Dava, Şubat 2023'te bazı muhalif siyasetçiler, avukatlar, sivil toplum aktivistleri ve iş insanlarının gözaltına alınmasıyla başlamıştı. Sanıklara "kamu düzenine karşı eylem", "devlet güvenliğini zayıflatma", "yabancı aktörlerle işbirliği" ve "isyana teşvik" gibi suçlamalar yöneltilmişti.
Öne çıkan sanıklar arasında, Ulusal Kurtuluş Cephesi'nden Cevher bin Mübarek, Cumhuriyet Partisi Genel Sekreteri İsam eş-Şabbi, Nahda Hareketi'nin eski yöneticilerinden Abdulhamid el-Celasi, eski bakanlardan Gazi eş-Şevvaşi ve eski Cumhurbaşkanlığı Ofisi Başkanı Rıda Belhac gibi isimler yer alıyor.
Siyasi gerilim ve yargıya güven tartışması
Cumhurbaşkanı Kays Said, 25 Temmuz 2021'de Anayasa Mahkemesini ve Meclis'i feshetmiş, yeni anayasa ilan ederek, erken genel seçim kararı almıştı. Bazı siyasi çevreler bu adımları "darbe" olarak nitelendirirken, diğer kesimler ise "devrim rotasına dönüş" olarak yorumluyor.
Kays Said'i destekleyen El-Mesar Partisi Genel Sekreteri Bedreddin el-Garsallavi, AA muhabirine yaptığı açıklamada, "Tunus'ta siyasi dava yok, ceza hukukunu ihlal edenler kanıtlarla yargılanıyor." sözleriyle söz konusu davaları savundu.
"Sadece sıradan vatandaşlar mı yargılanmalı, politikacı hata yaparsa bu siyasi dava mı oluyor?" ifadelerini kullanan Garsallavi, aralarında kendi partisinden de isimlerin olduğu Cumhurbaşkanı'nı eleştiren çok sayıda siyasetçi olduğunu fakat onlara bir şey olmadığını; gösterilerin yapıldığını, insanların fikirlerini yerli ve yabancı medyada ifade ettiğini ve kimseye de hesap sorulmadığını öne sürdü.
Devlet güvenliği aleyhinde komplo kurmanın yargının yetki alanında olduğunu ifade eden Garsallavi, "Tunus'ta siyasi tutuklu bulunmuyor.
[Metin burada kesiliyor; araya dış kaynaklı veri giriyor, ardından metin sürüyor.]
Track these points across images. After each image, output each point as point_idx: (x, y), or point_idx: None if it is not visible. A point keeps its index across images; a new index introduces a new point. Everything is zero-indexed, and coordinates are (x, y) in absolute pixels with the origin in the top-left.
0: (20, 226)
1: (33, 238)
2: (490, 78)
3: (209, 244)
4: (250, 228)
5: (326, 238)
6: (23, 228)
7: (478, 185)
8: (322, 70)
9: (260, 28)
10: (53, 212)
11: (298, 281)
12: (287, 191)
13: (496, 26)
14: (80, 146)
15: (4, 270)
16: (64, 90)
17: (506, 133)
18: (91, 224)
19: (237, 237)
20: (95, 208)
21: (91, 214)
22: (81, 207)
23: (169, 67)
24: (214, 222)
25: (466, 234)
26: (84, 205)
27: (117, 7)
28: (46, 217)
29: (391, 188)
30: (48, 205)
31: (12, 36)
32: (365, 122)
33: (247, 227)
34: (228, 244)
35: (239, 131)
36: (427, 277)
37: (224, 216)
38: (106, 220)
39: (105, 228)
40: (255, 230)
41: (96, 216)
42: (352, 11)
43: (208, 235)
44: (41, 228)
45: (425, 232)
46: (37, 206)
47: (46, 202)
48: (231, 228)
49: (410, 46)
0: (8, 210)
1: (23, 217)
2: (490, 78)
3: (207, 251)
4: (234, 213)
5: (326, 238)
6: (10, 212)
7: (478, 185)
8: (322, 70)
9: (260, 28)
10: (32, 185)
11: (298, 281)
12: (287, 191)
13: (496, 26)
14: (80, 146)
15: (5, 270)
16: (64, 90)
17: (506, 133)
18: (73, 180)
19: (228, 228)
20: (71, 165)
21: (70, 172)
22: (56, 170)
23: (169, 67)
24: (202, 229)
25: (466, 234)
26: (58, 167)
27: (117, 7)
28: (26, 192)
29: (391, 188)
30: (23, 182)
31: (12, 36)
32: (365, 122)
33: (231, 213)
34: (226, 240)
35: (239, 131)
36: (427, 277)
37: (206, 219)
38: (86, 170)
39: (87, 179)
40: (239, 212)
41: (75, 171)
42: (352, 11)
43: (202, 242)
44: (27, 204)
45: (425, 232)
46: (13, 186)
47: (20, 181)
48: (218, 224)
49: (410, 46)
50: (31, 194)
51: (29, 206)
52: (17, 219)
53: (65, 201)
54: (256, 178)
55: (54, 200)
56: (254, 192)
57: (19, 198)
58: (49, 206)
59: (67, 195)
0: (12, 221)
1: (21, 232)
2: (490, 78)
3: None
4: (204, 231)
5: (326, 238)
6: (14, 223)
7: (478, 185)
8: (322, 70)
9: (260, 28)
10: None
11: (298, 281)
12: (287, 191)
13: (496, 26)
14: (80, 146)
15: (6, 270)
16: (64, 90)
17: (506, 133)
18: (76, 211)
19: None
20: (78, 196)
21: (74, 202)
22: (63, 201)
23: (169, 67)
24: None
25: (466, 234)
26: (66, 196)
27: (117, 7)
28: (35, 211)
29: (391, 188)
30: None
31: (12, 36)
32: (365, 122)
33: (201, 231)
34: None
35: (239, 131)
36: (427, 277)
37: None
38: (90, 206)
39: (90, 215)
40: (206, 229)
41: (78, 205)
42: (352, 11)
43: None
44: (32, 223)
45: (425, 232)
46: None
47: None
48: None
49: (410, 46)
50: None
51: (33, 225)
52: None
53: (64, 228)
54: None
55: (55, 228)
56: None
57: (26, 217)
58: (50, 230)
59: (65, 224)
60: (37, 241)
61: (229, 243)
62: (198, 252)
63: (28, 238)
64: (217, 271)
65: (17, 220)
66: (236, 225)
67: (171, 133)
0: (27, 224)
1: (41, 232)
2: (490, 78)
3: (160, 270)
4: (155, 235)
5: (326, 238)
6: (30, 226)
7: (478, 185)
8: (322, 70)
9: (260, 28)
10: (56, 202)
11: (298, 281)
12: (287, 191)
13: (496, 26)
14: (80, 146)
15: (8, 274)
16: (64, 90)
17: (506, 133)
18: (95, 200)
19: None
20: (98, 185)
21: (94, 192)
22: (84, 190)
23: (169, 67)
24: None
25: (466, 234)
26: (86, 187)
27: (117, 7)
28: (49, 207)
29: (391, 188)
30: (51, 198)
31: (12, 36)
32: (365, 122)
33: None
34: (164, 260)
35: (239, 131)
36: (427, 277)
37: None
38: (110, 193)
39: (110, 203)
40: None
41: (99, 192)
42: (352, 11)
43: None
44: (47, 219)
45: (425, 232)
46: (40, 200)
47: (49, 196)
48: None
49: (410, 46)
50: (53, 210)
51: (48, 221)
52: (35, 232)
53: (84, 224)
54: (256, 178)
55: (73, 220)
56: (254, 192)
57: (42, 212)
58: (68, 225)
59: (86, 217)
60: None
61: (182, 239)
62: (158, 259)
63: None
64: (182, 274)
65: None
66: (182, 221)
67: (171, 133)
Muhalefet aktif halde ve onlara bir şey söyleyen de yok. Ancak ülkenin ulusal güvenliğini tehdit eden ve Tunus'a karşı komplo kuran herkesin yargılanması, bu intikam duygusuyla değil de hukuka uygun olmalı. Buna karar verecek olan da yargıdır." diye konuştu.
"Uydurulmuş siyasi bir suçlama"
Muhalefet kesiminde yer alan Demokratik Akım Partisi Genel Sekreteri Nebil Haci ise "Devlet güvenliğine karşı komplo kurma suçlamasının, uydurulmuş siyasi bir suçlama olduğunu düşünüyorum." dedi.
Haklarında soruşturma başlatılan gazetecileri anımsatan Haci, gazetecilerin yetkililerin açıklamalarını eleştirdiğini, görevlerinin de bu olduğunu bu nedenle de onların yargılanmasının politik olmadığının söylenemeyeceğini savundu.
Haci, hukuka saygı duyulan bir ülkede siyasetçinin de yasal kovuşturmadan muaf olamayacağını fakat "rejimi devirmekle" suçlanan birinin iki yıl boyunca hakim tarafından nasıl dinlenmediği sorusunu yöneltti.
Muhalefetin güçsüz olduğunu ve eski rekabetlerin devam ettiğine dikkati çeken Haci, ancak otokrasiye karşı bir alternatifi dayatmak için müzakere masasına oturulması gerektiğinin altını çizdi ve birlik çağrısı yaptı.